• _Task instructions_
• a. From the notebook excerpt, list every argument passed to the ypk_fn.smooth_fill_aux_source call, in the order given.
• b. Duplicate the part of the notebook excerpt that begins at the words "In our workflow, there" and stops after the words "ppp_to_2017.loc[(slice(None), 2011), :].reset_index()".

We convert constant 2011 PPP USD  values in MPD to constant 2017 PPP USD (using PWT 10.0 information), and apply the neutral assumption when PPP conversion rates are missing.

In our workflow, there are no country-years using MPD information directly since all independent countries in MPD have been considered in Fariss et al. (2022), where `rgdpna_pc`-equivalent values can be acquired from.

In [63]:
# from constant 2011 PPP USD ot constant 2017 PPP USD
ppp_to_2017 = ypk_fn.ppp_conversion_specific_year(
    2017, sset.PATH_PWT_RAW, extrap_sim=True, fill_msng_ctries=sset.PPP_CCODE_IF_MSNG
)
ppp_11_to_17 = ppp_to_2017.loc[(slice(None), 2011), :].reset_index()
ppp_11_to_17.set_index(["ccode"], inplace=True)
mpd_df = gdp_pop_df[["mpd_rgdpna_pc"]].join(ppp_11_to_17.conv, how="left")
mpd_df.loc[~pd.isnull(mpd_df.conv), "conv"] = 1
mpd_df["mpd_rgdpna_pc_17"] = (
    mpd_df["mpd_rgdpna_pc"].mul(mpd_df["conv"]) / defla.loc[2011, "pl_gdpo"]
)

y_df = ypk_fn.smooth_fill_aux_source(
    y_df, mpd_df, "mpd_rgdpna_pc_17", "MPD", "PWT/FAMB/WB + MPD_gr"
)

mpd_n = y_df.loc[y_df.gdppc_source.isin(["MPD", "PWT/FAMB/WB + MPD_gr"]), :].shape[0]
print(f"Country-years using MPD information directly are {mpd_n}.")

Fetching information from PWT...


  0%|          | 0/128 [00:00<?, ?it/s]

Filling in the missing countries...
...done
Country-years using MPD information directly are 0.

• _Given data_
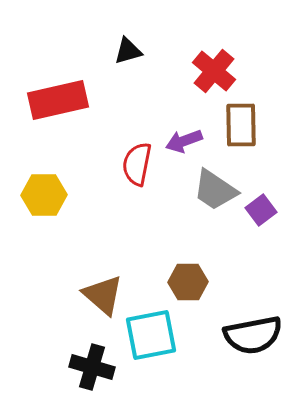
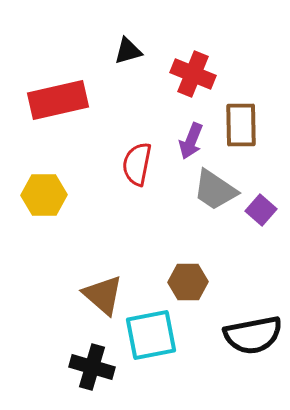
red cross: moved 21 px left, 3 px down; rotated 18 degrees counterclockwise
purple arrow: moved 7 px right; rotated 48 degrees counterclockwise
purple square: rotated 12 degrees counterclockwise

• _Outputs by task_
• a.
y_df
mpd_df
"mpd_rgdpna_pc_17"
"MPD"
"PWT/FAMB/WB + MPD_gr"

• b.
In our workflow, there are no country-years using MPD information directly since all independent countries in MPD have been considered in Fariss et al. (2022), where `rgdpna_pc`-equivalent values can be acquired from.

In [63]:
# from constant 2011 PPP USD ot constant 2017 PPP USD
ppp_to_2017 = ypk_fn.ppp_conversion_specific_year(
    2017, sset.PATH_PWT_RAW, extrap_sim=True, fill_msng_ctries=sset.PPP_CCODE_IF_MSNG
)
ppp_11_to_17 = ppp_to_2017.loc[(slice(None), 2011), :].reset_index()